After the meeting, Sen. Kevin Bryant (R-Anderson) questioned why the Revenue Department did not act with more urgency to fill the position. He said the legislature was never approached about possibly increasing the salary of the open job, “I understand these folks make a lot of money and we’ve got to compete with the private sector, but I don’t remember someone screaming from the rooftops that we’ve got to fill this position.”
Adding to the intrigue, the agency’s Chief Information Officer Mike Garon left the department a few weeks after a new security expert was hired. The agency will not reveal why Garon left, citing personnel issues. Meanwhile, unknown to SCDOR employees, a hacker was snooping around Department of Revenue files at the time of Garon’s departure.
The hacker used a foreign IP address to remotely access the Department of Revenue’s system in August. The attacker is believed to have tricked an employee into downloading malicious software through email. That software gave the hacker access to the agency’s database via the internet. Over the next month, the hacker was then eventually able to steal the information of more than 3.8 million tax filers, plus their 1.9 million dependents and 700,000 businesses. (See what investigators believe happened)
A report released by the cyber security firm Mandiant last week revealed two vulnerabilities in the system that led to the data breach. The first was the lack of a dual-password system that would require an employee to log in with both their personal credentials and a special password they would be given that changes every minute.
The SCDOR system only required the employee credentials, which gave the hacker free rein after using malware to steal credentials from an unsuspecting employee’s computer in August. Mandiant investigator Marshall Heilman told senators that the hacker would have had difficulty cracking a two-password system.
Etter said the agency is now following Mandiant’s recommendations and creating a dual-password (also known as “multifactor authentication”) system at a cost of $25,000. But senators questioned why the agency did not invest in the system in the first place.
“This could have been prevented by very inexpensive technology,” Bryant said, “We wouldn’t be here had somebody made that decision to use the multifactor authentication. I almost fell out of my chair when I came to that conclusion.”
Lawmakers also questioned Etter about the second vulnerability cited by Mandiant— the fact that Social Security numbers were not encrypted in the database. Sen. Darrell Jackson (D-Columbia) wanted to know why Social Security and bank account numbers were unencrypted while other data was.
“I’m just baffled that we as a state did not do more. I can’t imagine what would be more sensitive than a Social Security number,” he said during the hearing.

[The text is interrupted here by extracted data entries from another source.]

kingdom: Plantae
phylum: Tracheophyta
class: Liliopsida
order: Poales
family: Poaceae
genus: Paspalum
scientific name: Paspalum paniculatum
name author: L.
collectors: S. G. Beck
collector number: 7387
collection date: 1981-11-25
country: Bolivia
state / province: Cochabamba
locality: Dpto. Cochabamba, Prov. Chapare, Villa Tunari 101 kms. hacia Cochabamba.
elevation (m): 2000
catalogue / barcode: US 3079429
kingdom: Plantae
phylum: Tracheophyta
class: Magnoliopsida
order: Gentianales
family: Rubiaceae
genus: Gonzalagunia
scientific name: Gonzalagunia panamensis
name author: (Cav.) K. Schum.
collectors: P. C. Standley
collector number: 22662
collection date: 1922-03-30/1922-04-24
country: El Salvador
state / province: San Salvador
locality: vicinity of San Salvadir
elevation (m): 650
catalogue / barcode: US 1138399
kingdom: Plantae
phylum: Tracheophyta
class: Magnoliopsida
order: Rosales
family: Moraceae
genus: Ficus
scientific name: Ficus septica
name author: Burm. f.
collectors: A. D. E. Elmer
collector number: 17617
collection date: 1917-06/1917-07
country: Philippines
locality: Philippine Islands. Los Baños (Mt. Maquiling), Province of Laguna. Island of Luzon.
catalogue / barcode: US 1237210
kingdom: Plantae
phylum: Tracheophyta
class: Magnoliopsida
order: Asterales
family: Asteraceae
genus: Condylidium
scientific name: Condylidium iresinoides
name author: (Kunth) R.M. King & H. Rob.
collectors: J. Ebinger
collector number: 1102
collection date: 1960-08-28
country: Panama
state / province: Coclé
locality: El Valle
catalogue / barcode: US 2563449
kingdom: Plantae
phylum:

The Department of Revenue made a decision in 2006 not to encrypt all of its data, Etter said, with officials believing a $5 million price tag was cost-prohibitive. Instead, they decided to follow IRS guidelines, which do not require encryption of tax information in servers.
However, he said his agency requested $14.4 million in last year’s budget to replace the nearly 40-year-old computer system. The budget line failed in the House. Etter said the new system would have encrypted Social Security numbers had it been approved. However, he admitted that SCDOR officials requested the new system for efficiency reasons at the time and did not portray it as a security issue.
Bryant bristled at the notion that a new system would have fixed the problem. “There was no sounding the alarm of ‘were going to get hacked unless we do this.’ This multifactor authentication could have been used in the current system whether they got the $14.4 million or not.”